My horse died on a Friday night, when the shit hit the fan. We were slammed busy and on an hour wait. The food starts running long, and my manager is in the window just screaming at me demanding that I fix everything that is going wrong. I’m sorry, did I seat the entire restaurant at one time? Did I ring every table in the dining room in simultaneously and expect it to come out in a timely manner? No, I didn’t.
I last about an hour before I red-out. I’m getting berated while getting beat down in sheer volume of tickets, I can’t handle it. I walk off the line for a quick breather, just to get my head back in the right place, and to get away from my managers incessant nagging. I’m in the middle of taking my first peaceful deep breath as he walks around the corner screaming at me. Cue red-out. I remember walking towards him and screaming at him, but I don’t remember what happened between that time, and the time I was back on the line cooking. I just remember looking down the line and seeing our grill cook laughing. My horse died.
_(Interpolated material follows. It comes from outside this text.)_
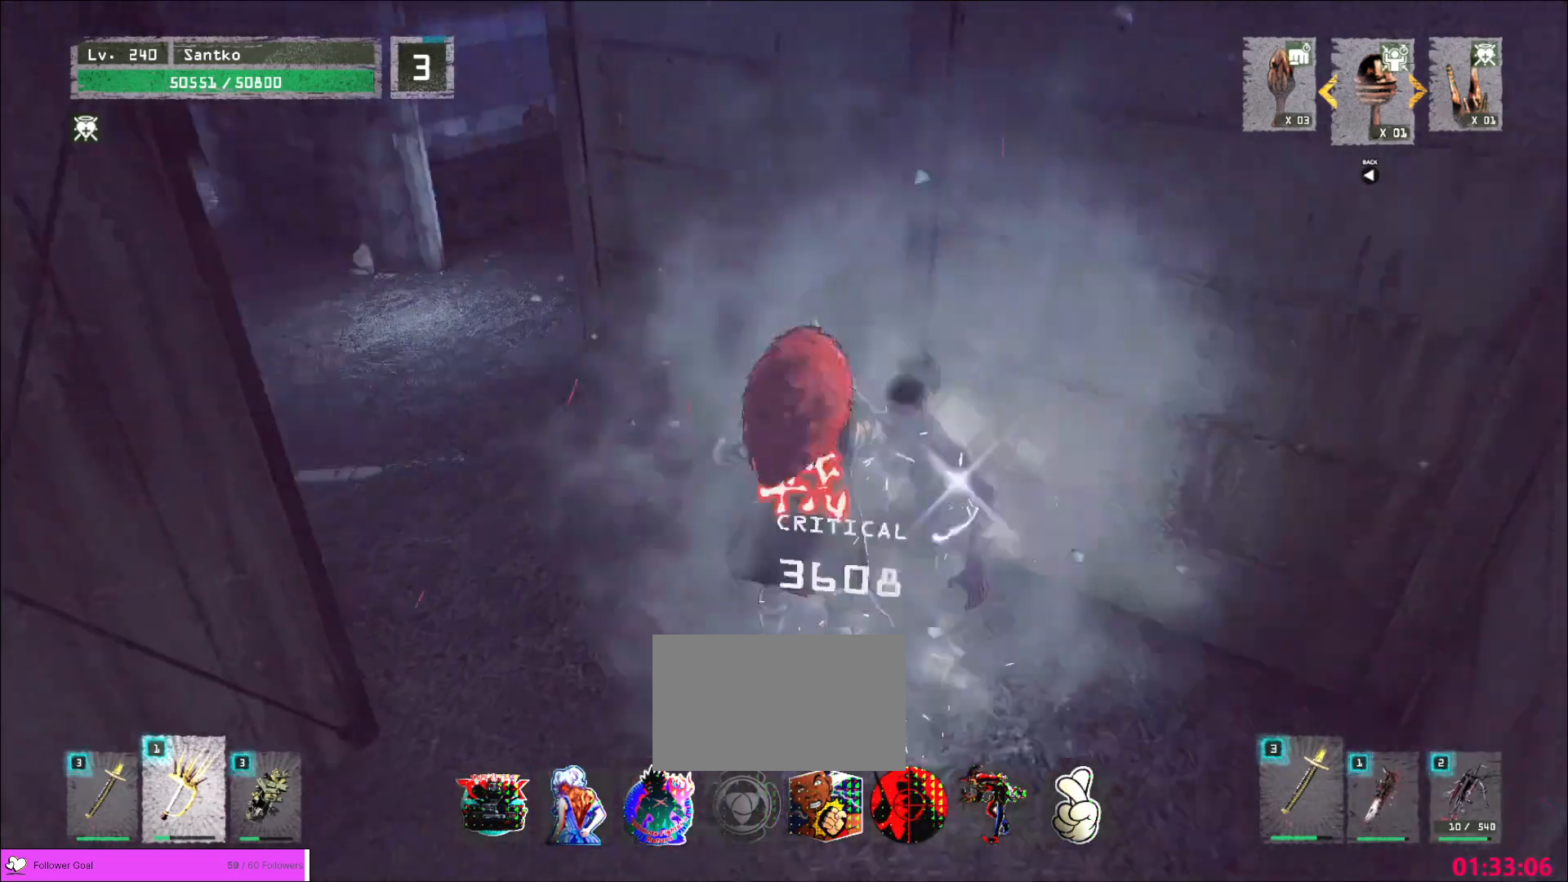
{"keys": ["a", "w"], "mouse": [], "events": [[280, "ctrl", "down"], [400, "w", "down"], [480, "ctrl", "up"]]}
I worked as a robot the rest of the shift, completely mentally checked out. And it’s been that way for going on seven years now. The little man in my head sees me clock in, beat that poor dead horse for up to fifteen hours a day sometimes, and then go home to drink the pain away, like the asshole he believes me to be.
My horse has been twitching recently, as I’ve been sending out my resume, and I believe he may be coming back to life, but as everybody who has ever seen any zombie movie knows, nothing comes back to life quite the same. Much as a zombie, my horse will come back to life with an insatiable thirst for blood. Blood being success of course.